'''

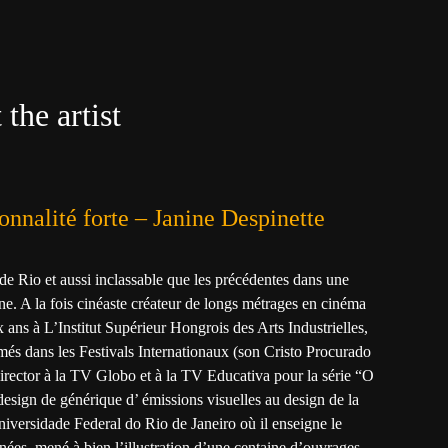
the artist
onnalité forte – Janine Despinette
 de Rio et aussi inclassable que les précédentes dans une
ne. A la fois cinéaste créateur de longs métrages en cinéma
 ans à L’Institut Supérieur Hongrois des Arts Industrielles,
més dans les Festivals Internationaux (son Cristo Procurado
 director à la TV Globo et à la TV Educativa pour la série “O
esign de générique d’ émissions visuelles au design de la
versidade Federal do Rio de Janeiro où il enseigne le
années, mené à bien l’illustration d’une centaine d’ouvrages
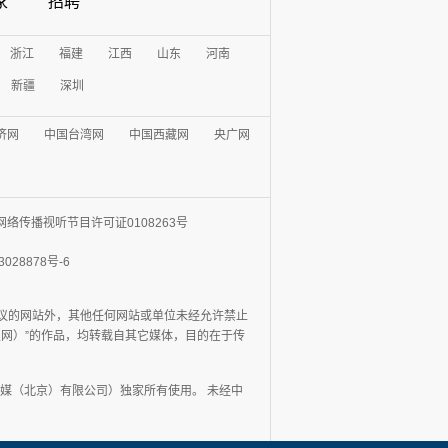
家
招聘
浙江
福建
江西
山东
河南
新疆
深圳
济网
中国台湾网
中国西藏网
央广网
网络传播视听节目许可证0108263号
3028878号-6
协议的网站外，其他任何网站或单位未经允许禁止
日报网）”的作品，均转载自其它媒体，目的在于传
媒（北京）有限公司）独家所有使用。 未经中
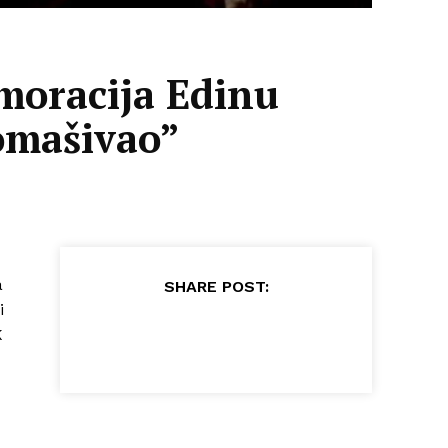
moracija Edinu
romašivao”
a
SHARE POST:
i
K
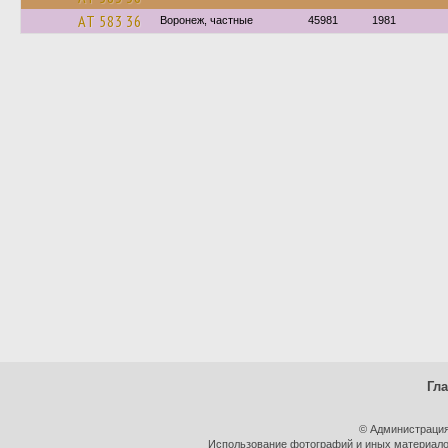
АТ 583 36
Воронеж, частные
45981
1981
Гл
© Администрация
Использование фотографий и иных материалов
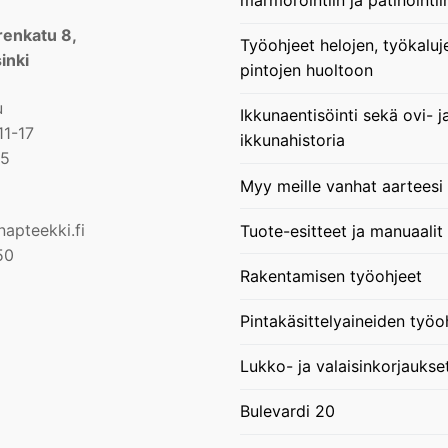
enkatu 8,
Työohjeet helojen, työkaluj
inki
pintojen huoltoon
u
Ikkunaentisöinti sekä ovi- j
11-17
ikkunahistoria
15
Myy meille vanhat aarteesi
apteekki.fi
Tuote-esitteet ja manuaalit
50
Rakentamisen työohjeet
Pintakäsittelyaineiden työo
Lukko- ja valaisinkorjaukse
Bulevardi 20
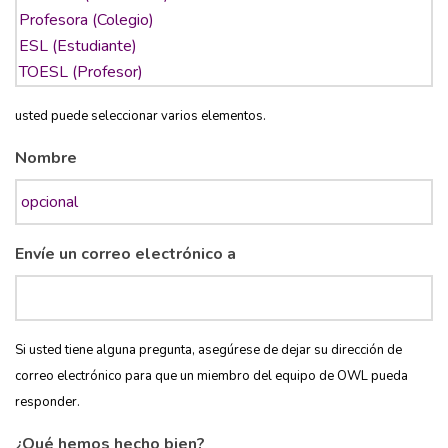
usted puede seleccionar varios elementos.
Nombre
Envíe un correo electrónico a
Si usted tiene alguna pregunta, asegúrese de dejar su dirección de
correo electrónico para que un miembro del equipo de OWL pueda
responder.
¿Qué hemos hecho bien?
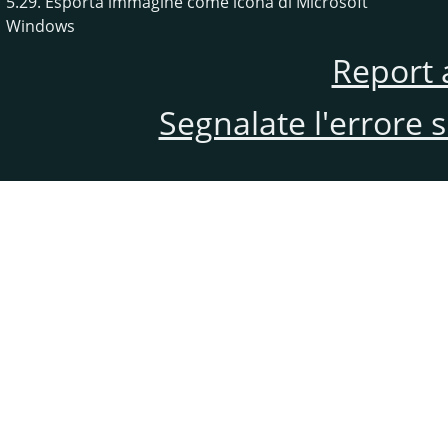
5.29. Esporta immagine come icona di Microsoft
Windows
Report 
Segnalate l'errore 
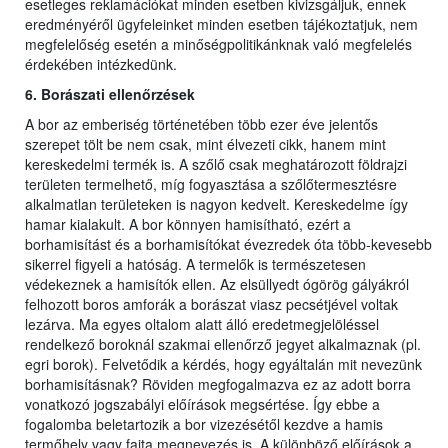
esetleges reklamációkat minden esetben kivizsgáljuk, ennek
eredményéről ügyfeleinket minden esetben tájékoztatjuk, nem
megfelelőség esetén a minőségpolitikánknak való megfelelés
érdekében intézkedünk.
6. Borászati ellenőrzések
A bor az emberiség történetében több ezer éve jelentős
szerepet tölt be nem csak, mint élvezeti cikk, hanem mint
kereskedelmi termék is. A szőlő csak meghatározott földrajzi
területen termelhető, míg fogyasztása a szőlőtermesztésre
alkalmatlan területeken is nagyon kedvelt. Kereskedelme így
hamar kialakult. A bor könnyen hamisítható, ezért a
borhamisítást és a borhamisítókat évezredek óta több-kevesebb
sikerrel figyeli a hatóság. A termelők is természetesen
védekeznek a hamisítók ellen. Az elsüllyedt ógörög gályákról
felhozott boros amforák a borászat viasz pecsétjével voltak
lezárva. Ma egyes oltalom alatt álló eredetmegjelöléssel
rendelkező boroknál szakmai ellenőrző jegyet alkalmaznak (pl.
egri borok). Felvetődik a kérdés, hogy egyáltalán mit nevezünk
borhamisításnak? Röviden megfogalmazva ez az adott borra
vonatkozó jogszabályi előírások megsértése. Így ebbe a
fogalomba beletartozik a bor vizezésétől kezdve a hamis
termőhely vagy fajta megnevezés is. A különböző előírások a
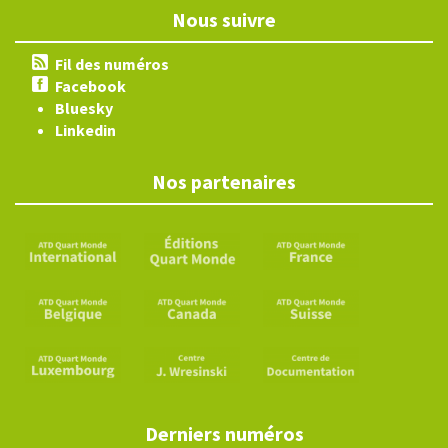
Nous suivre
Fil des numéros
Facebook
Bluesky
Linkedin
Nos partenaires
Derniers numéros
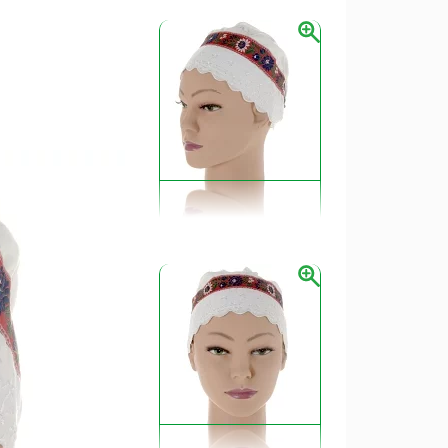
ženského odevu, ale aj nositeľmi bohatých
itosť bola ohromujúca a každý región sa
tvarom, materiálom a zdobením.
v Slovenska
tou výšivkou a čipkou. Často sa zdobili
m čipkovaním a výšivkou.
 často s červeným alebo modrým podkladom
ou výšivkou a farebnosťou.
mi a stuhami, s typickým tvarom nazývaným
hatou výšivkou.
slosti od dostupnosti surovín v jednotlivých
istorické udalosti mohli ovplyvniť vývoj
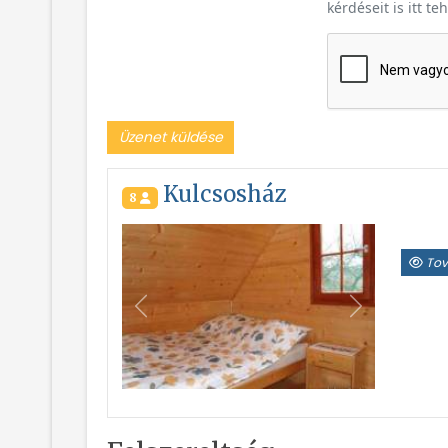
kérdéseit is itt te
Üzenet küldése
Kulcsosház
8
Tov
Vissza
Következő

'''

> TASK OBJECTIVE
Please retype, exactly and with the pictures left out, the lines from the line containing "mi a stuhami, s typickým tvarom nazývaným" through the last line of the records above.

> RESULT OF THIS EXERCISE
mi a stuhami, s typickým tvarom nazývaným
hatou výšivkou.
slosti od dostupnosti surovín v jednotlivých
istorické udalosti mohli ovplyvniť vývoj
kérdéseit is itt te
Üzenet küldése
Kulcsosház
8
Tov
Vissza
Következő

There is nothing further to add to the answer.